This week I will discuss another problem associated with Syndrome X – inflammation. People with insulin resistance frequently suffer pain and inflammation which may manifest as a variety of “itis” conditions like arthritis, colitis, asthma or psoriasis.
Eicosanoids are hormone like compounds, synthesized in our body from Omega 3 and 6 essential fatty acids (EFAs). There are 4 families of eicosanoids – prostaglandins, prostacyclins, thromboxanes and leukotrienes. These can be classed into Series One and Series Two (also known as COX-1 and COX-2). Series One Eicosanoids are anti-inflammatory – they reduce pain and inflammation, dilate blood vessels, enhance the immune system, dilate airways and prevent platelet aggregation. Series Two Eicosanoids are pro-inflammatory – increasing pain and inflammation, constricting blood vessels (increasing blood pressure), suppressing the immune system, constricting airways (think asthma) and promoting platelet aggregation (blood clotting). To be healthy we need both in balance but you can see that too much Series Two would be undesirable.

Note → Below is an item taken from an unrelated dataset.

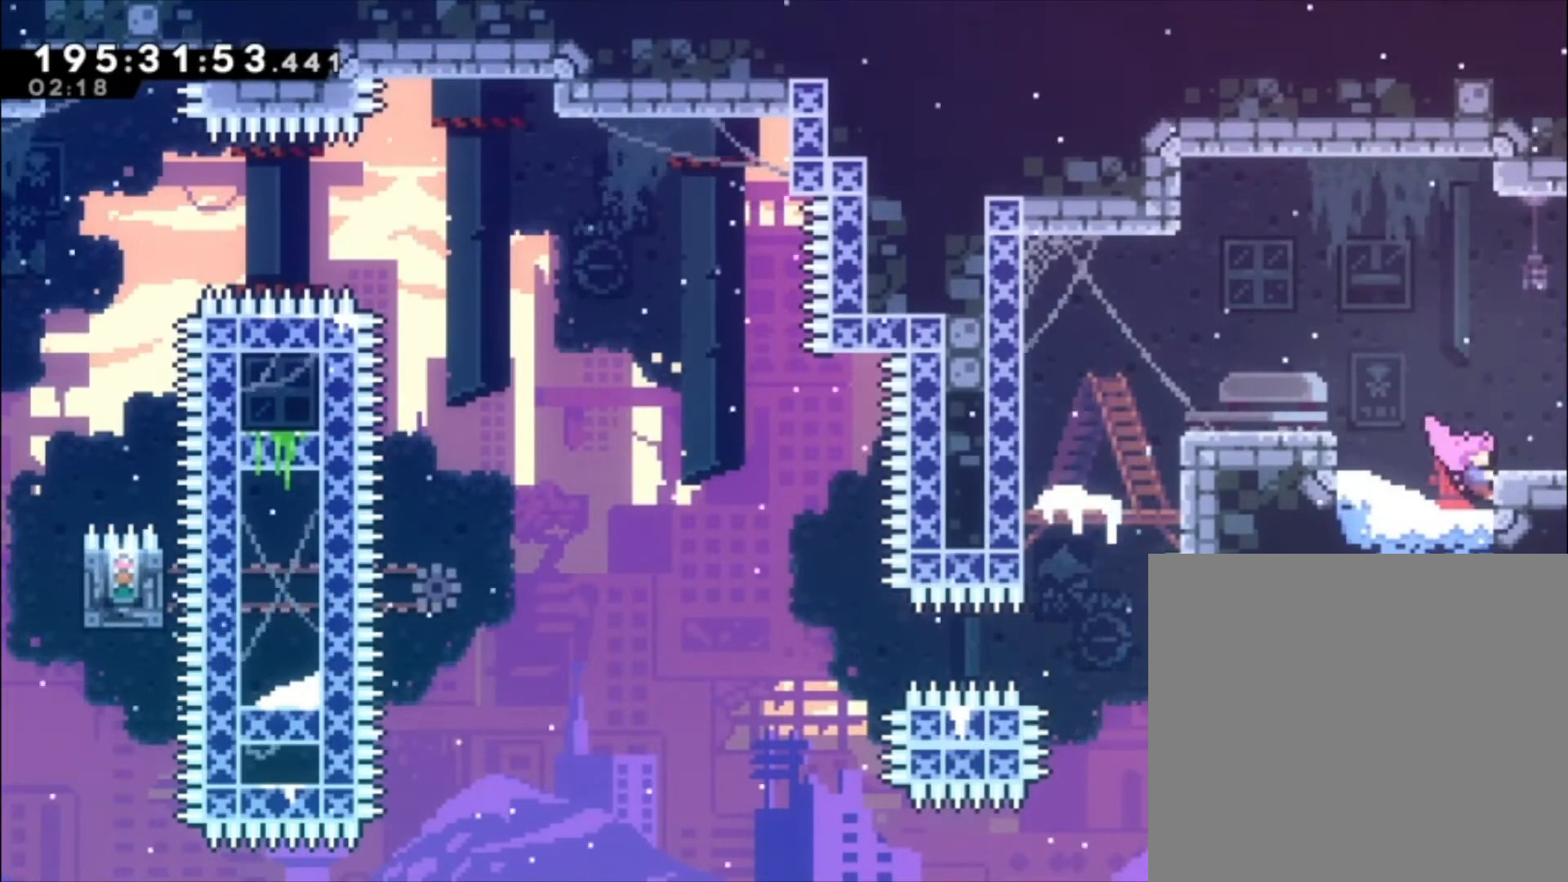
{"buttons": ["L1"], "left_stick": "center", "events": [[400, "A", "down"], [467, "A", "up"]]}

Series One are mostly synthesized from Omega 3 EFAs and Series Two from Omega 6s. Since a typical diet tends to be much higher in Omega 6s ( about 20:1), increasing Omega 3s by eating more fish or taking fish oil supplements will help balance the eicosanoid production. Secondly, the presence of excess insulin stimulates the conversion of the fatty acids to Series Two Eicosanoids; while glucagon (the hormone that balances insulin) encourages the conversion to Series One. Maintaining insulin levels at normal low levels is a safe and effective way to balance the eicosanoids and control inflammation.
The most effective way I know to safely lower insulin levels and reduce insulin resistance is with the Ideal Protein diet. Many people on this diet have experienced reduction of inflammation without the need for drugs. Another nice “side-effect” of a diet which helps you burn unwanted fat safely and easily.
This article is intended for educational purposes only; for medical advice consult your licensed health practitioner.